TASK TO CARRY OUT: From the records below, find each line with the string "KiCad" and copy it.
RECORDS FOR PROCESSING: Begin
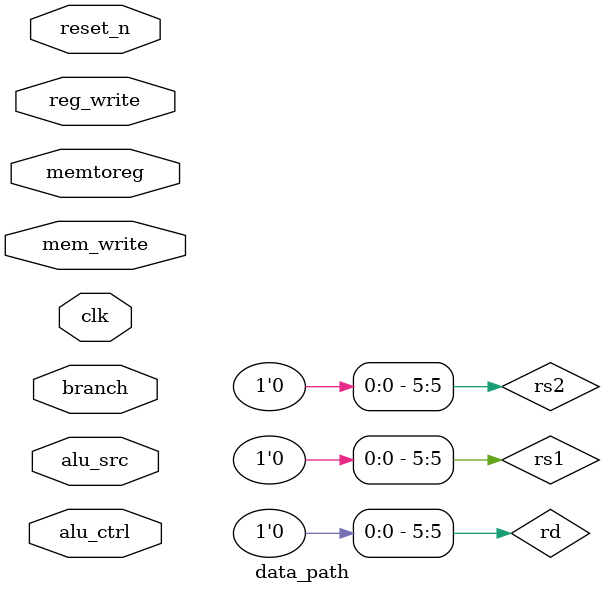
<source format=sv>
`timescale 1ns / 1ps


module data_path(
    input logic clk,
    input logic reset_n,
    input logic reg_write,
    input logic alu_src,
    input logic [3:0] alu_ctrl,
    input logic branch,
    input logic mem_write,
    input logic memtoreg
    
    );
    localparam WIDTH = 32;
    localparam INST_DEPTH = 256;
    localparam DATA_DEPTH = 1024;
    
    // PROGRAM COUNTER
    logic [WIDTH-1:0] next_pc, current_pc, pc_plus_4;
    
    program_counter #(.n(WIDTH)) pc_inst(
        .clk(clk),
        .reset_n(reset_n),
        .data_in(next_pc),
        .data_o(current_pc)
        );
    
    assign pc_plus_4 = current_pc + 4;
    
    // INSTRUCTION MEMORY
    logic [WIDTH-1:0] inst;
        
    inst_mem #(.ADDR_WIDTH(WIDTH),
        .INST_WIDTH(WIDTH),
        .DEPTH(INST_DEPTH)
    ) inst_mem_inst(
        .addr(current_pc), 
        .inst(inst)
    );
    
    // REGISTER FILE
    logic [$clog2(WIDTH):0] rs1, rs2, rd;
    logic [WIDTH-1:0] reg_rdata1, reg_rdata2, reg_wdata;
    
    assign rs1 = inst[19:15];
    assign rs2 = inst[24:20];
    assign rd = inst[11:7];
    
    reg_file #(.WIDTH(WIDTH)) reg_file_inst(
        .clk(clk),
        .reset_n(reset_n),
        .reg_write(reg_write),
        .raddr1(rs1),
        .raddr2(rs2),
        .waddr(rd),
        .wdata(reg_wdata),
        .rdata1(reg_rdata1),
        .rdata2(reg_rdata2)
    );
    
    // IMMEDIATE GENERATOR
    logic [31:0] imm;
    
    imm_gen imm_gen_inst(
    .inst(inst),
    .imm(imm)
    );
    
    // ALU
    logic [WIDTH-1:0] alu_op2, alu_result;
    logic zero;
    
    assign alu_op2 = alu_src ? imm : reg_rdata2;
    
    alu #(.WIDTH(WIDTH)) alu_inst(
        .op1(reg_rdata1),
        .op2(alu_op2),
        .alu_ctrl(alu_ctrl),
        .alu_result(alu_result),
        .zero(zero)
    );
    
    // DATA MEMORY
    logic [WIDTH-1:0] mem_rdata;
    
    data_mem #(.WIDTH(WIDTH), 
        .DEPTH(DATA_DEPTH)
        ) data_mem_inst(
        .clk(clk),
        .reset_n(reset_n),
        .mem_write(mem_write),
        .addr(alu_result),
        .wdata(reg_rdata2),
        .rdata(mem_rdata)
    ); 
    
    assign reg_wdata = memtoreg ? mem_rdata : alu_result;
    
    // JUMP LOGIC
    logic [WIDTH-1:0] pc_jump;
    logic pc_sel;
    
    assign pc_jump = current_pc + imm;
    assign pc_sel = branch & zero;
    assign next_pc = pc_sel ? pc_jump : pc_plus_4;
    
endmodule

</source>
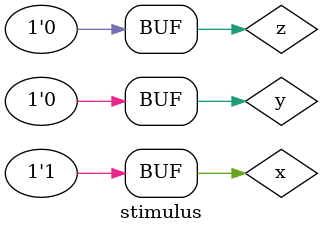
<source format=v>
`timescale 1ns / 1ps
module stimulus;
	// Inputs
	reg x;
	reg y;
	reg z;
	// Outputs
	wire o;
	// Instantiate the Unit Under Test (UUT)
	three uut (x,y,z,o);
 
	initial begin
		// Initialize Inputs
	x = 0;
	y = 0;
	z = 0;
 	
	#20 z =1;y =1;x =1;
	#20 z =0;y =0;x = 1;	  

    end  
 
		initial begin
		 $monitor($time , " x=%d,y=%d,z=%d, o=%d  \n",x,y,z,o); // time will show the execution time
		 end
 
endmodule
</source>
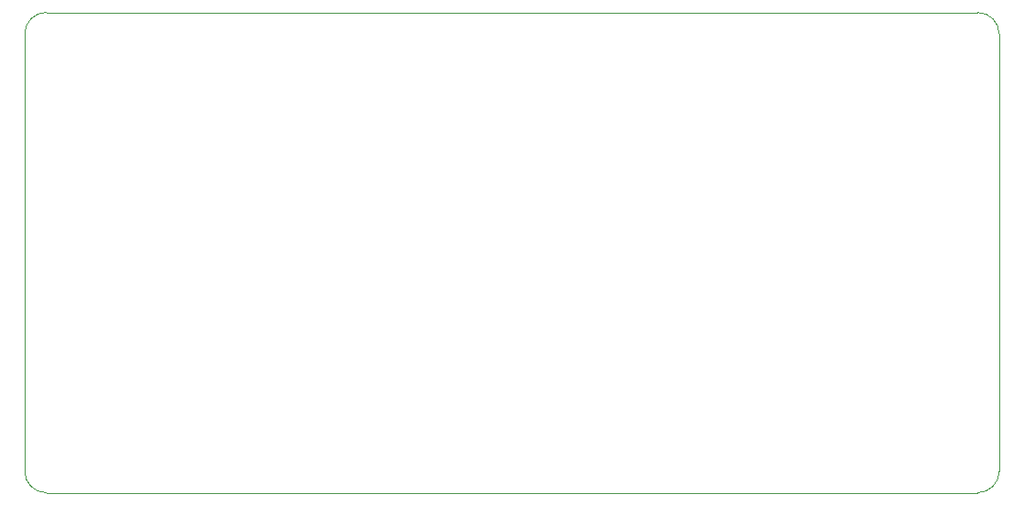
<source format=gm1>
%TF.GenerationSoftware,KiCad,Pcbnew,8.0.4*%
%TF.CreationDate,2024-09-16T22:07:11+05:30*%
%TF.ProjectId,mmeshtastic-pcb,6d6d6573-6874-4617-9374-69632d706362,rev?*%
%TF.SameCoordinates,Original*%
%TF.FileFunction,Profile,NP*%
%FSLAX46Y46*%
G04 Gerber Fmt 4.6, Leading zero omitted, Abs format (unit mm)*
G04 Created by KiCad (PCBNEW 8.0.4) date 2024-09-16 22:07:11*
%MOMM*%
%LPD*%
G01*
G04 APERTURE LIST*
%TA.AperFunction,Profile*%
%ADD10C,0.050000*%
%TD*%
G04 APERTURE END LIST*
D10*
X52800000Y-67310000D02*
X138970000Y-67310000D01*
X50800000Y-109760000D02*
X50800000Y-69310000D01*
X52800000Y-111760000D02*
G75*
G02*
X50800000Y-109760000I0J2000000D01*
G01*
X138970000Y-67310000D02*
G75*
G02*
X140970000Y-69310000I0J-2000000D01*
G01*
X138970000Y-111760000D02*
X52800000Y-111760000D01*
X140970000Y-69310000D02*
X140970000Y-109760000D01*
X140970000Y-109760000D02*
G75*
G02*
X138970000Y-111760000I-2000000J0D01*
G01*
X50800000Y-69310000D02*
G75*
G02*
X52800000Y-67310000I2000000J0D01*
G01*
M02*

</source>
RECORDS FOR PROCESSING: End
EXPECTED OUTPUT:
%TF.GenerationSoftware,KiCad,Pcbnew,8.0.4*%
G04 Created by KiCad (PCBNEW 8.0.4) date 2024-09-16 22:07:11*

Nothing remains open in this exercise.